(INPUT RECORDS begins)

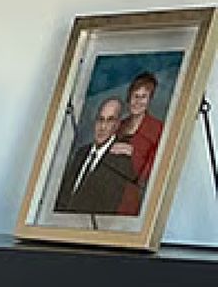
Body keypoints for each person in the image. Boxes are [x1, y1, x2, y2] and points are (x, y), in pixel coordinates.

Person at [53, 95, 138, 215]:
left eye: (110, 120)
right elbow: (63, 196)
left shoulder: (121, 160)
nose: (102, 127)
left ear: (118, 125)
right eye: (100, 119)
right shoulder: (81, 153)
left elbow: (109, 206)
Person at [112, 71, 164, 219]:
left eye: (144, 97)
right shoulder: (119, 126)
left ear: (149, 100)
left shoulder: (158, 128)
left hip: (132, 194)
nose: (138, 102)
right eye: (135, 96)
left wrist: (131, 153)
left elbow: (154, 168)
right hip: (110, 189)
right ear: (129, 97)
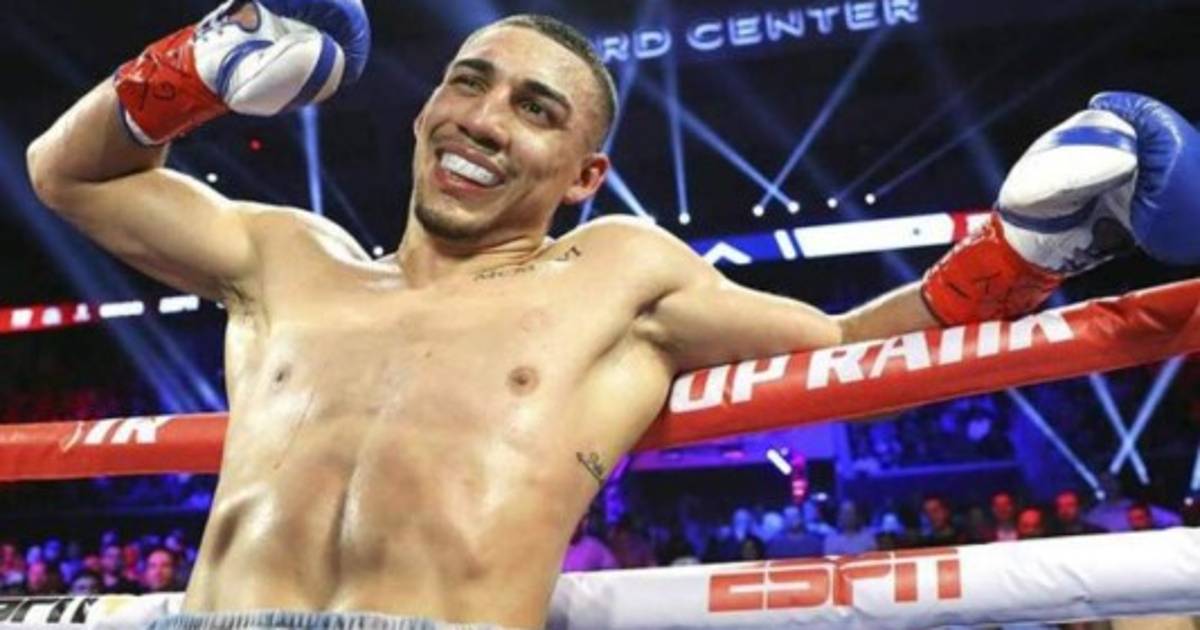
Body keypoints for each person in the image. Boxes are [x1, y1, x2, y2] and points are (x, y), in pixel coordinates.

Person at [23, 0, 1200, 627]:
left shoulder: (613, 274)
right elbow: (69, 174)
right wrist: (209, 56)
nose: (484, 120)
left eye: (535, 110)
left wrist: (1028, 253)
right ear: (427, 109)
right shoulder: (285, 256)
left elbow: (847, 352)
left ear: (586, 174)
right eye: (469, 83)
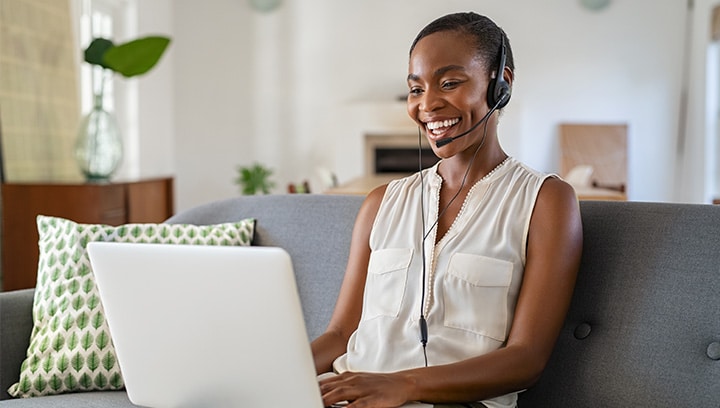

(INPUT RECORDS ends)

TASK
Where a line contains "right ear: (427, 109)", begin there and transcribe every line through the last one of the records above, exactly and with no pictures.

ANSWER FOR THIS EXERCISE
right ear: (427, 109)
right shoulder: (285, 256)
left elbow: (847, 352)
left ear: (586, 174)
right eye: (469, 83)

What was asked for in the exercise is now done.